Gain-of-function mutations in histone 3 (H3) variants are found in a large proportion of pediatric high-grade gliomas (pHGG) and are often associated with p53 loss and PDGFRA amplification. However, a lack of faithful models has hampered investigation of disease mechanisms and preclinical development. Here, we describe a somatic mouse model of H3.3K27M-driven HGG, which faithfully recapitulates human H3.3K27M pHGG. H3.3K27M and p53 loss are sufficient for neoplastic transformation but only within a specific window of brain development. In this model, H3.3K27M primes the PDGFRA pathway during transformation, and accordingly gain of wild-type PDGFRA decreases latency and increases invasion. Finally, we reveal a previously underappreciated dynamic regulation of H3K27 trimethylation at specific loci. Overall, this experimental model provides key insights into oncohistone-driven pHGG pathogenesis and will enable investigations of future therapies. Overall design: We performed genome-wide transcriptome profiling (RNAseq) of 12 samples derived from human patients: matched normal brain controls (normal brain tissue from pediatric brain tumor patients; n = 3), pediatric high-grade gliomas (pHGG) that are wild-type for H3.3 and TP53 (n = 4), pHGG with H3.3K27M and loss-of-function TP53 mutations (n = 5).

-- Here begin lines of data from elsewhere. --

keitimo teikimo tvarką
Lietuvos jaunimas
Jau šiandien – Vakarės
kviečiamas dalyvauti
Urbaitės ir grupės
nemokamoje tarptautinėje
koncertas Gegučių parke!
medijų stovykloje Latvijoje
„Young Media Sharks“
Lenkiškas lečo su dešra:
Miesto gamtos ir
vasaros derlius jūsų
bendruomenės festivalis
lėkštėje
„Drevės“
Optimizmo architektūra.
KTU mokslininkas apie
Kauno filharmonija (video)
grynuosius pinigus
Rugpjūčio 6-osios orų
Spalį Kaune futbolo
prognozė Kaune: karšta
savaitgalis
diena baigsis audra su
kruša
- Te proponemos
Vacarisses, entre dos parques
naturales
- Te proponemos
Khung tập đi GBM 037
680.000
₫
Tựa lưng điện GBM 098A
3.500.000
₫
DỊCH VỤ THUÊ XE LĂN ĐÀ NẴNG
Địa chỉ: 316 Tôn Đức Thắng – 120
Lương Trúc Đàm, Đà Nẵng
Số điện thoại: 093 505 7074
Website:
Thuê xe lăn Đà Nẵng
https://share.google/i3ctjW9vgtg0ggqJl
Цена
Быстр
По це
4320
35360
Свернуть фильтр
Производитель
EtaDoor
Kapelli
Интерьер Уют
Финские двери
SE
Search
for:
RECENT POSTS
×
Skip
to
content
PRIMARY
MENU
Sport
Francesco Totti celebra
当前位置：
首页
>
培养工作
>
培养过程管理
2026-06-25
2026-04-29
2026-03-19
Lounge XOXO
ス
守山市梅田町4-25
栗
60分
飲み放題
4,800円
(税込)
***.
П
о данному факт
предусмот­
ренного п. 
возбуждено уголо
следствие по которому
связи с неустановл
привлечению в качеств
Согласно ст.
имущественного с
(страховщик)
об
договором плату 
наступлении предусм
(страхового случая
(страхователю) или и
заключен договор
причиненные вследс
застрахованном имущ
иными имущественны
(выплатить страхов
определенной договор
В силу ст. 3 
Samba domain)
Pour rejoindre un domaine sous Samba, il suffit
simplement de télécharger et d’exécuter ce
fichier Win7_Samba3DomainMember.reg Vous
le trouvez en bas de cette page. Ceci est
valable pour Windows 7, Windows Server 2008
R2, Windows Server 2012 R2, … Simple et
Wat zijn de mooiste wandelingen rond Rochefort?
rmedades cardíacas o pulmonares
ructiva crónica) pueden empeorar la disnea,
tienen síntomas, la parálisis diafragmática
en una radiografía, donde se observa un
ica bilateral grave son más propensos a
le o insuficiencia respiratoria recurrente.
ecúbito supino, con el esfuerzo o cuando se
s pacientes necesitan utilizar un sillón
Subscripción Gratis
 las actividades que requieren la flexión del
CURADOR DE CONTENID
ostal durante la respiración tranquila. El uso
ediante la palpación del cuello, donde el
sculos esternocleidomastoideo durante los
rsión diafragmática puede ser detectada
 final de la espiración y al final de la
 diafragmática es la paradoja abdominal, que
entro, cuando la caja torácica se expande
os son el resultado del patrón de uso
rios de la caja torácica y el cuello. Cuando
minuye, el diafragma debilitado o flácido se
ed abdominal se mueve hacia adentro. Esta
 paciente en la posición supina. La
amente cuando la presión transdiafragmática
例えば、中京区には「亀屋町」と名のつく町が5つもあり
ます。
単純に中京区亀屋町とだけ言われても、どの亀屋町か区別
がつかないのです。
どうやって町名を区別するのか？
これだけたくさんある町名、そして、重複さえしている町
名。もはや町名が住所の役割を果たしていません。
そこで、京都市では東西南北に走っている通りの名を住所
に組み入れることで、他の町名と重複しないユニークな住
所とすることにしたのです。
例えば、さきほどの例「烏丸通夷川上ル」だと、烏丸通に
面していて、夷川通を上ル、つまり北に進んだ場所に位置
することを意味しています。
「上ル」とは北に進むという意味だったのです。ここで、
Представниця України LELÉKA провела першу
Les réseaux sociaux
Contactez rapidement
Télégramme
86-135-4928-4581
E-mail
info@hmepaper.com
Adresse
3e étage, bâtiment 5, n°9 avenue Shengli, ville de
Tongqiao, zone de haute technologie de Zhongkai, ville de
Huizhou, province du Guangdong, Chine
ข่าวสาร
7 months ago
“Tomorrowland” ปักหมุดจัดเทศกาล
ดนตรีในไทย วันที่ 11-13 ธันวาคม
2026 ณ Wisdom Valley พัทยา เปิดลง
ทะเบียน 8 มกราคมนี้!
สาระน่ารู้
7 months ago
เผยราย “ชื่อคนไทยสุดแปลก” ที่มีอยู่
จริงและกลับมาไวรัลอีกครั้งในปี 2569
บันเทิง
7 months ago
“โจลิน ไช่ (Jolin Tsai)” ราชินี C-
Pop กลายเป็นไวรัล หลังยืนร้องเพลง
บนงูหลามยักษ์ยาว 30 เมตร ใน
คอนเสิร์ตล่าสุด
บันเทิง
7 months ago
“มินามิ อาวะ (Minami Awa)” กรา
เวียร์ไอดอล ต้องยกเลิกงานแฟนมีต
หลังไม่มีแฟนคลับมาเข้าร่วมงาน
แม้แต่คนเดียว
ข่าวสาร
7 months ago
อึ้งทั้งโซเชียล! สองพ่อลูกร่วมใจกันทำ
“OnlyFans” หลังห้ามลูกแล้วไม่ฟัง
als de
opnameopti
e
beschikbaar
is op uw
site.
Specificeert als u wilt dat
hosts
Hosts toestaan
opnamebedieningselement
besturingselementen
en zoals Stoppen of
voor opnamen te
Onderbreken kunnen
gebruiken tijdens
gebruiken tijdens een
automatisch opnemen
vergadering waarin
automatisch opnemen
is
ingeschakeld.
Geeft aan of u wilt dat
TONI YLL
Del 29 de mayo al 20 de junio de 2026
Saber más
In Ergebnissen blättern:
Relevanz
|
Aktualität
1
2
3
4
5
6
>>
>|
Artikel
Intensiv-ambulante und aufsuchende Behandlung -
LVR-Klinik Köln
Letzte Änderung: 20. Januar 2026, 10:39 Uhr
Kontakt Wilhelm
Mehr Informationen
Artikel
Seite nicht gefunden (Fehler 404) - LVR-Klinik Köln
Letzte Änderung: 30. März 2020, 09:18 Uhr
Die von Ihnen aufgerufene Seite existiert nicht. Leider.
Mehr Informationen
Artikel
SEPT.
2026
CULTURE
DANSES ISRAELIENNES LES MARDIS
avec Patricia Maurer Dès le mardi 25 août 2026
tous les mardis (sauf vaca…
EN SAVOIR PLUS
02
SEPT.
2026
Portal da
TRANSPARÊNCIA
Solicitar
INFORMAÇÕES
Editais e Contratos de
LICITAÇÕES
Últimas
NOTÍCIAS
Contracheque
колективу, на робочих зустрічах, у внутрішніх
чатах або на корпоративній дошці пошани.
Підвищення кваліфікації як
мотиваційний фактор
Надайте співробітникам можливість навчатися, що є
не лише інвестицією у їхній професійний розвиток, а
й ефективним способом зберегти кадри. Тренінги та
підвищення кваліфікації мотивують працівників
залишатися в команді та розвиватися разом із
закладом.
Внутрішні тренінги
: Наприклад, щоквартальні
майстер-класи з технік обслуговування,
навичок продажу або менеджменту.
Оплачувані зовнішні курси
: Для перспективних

组蛋白3（histone 3, H3）变体的功能获得性突变在大部分儿童高级别胶质瘤（pediatric high-grade gliomas, pHGG）中检出率颇高，且常伴随p53缺失与血小板衍生生长因子受体α（PDGFRA）扩增。然而，缺乏可靠的疾病模型一直阻碍了该疾病的机制研究与临床前药物开发。本研究构建了一种由H3.3K27M驱动的胶质瘤体细胞小鼠模型，该模型可精准重现人类H3.3K27M型儿童高级别胶质瘤的病理特征。仅需H3.3K27M突变与p53缺失即可引发肿瘤转化，但该过程仅局限于大脑发育的特定窗口期。在该模型中，H3.3K27M可在肿瘤转化阶段激活PDGFRA通路，因此野生型PDGFRA的过表达可缩短肿瘤潜伏期并增强侵袭能力。最后，我们揭示了特定基因组位点上H3K27三甲基化修饰此前未被充分重视的动态调控机制。综上，该实验模型为致癌组蛋白驱动的儿童高级别胶质瘤发病机制研究提供了关键见解，也将为未来的治疗探索提供重要支撑。整体实验设计：我们对12例人类来源样本开展了全基因组转录组测序（RNAseq），样本具体分为三类：匹配的正常脑组织对照（儿童脑肿瘤患者的正常脑组织，n=3）、H3.3与TP53均为野生型的儿童高级别胶质瘤（n=4）、携带H3.3K27M突变且TP53功能缺失的儿童高级别胶质瘤（n=5）。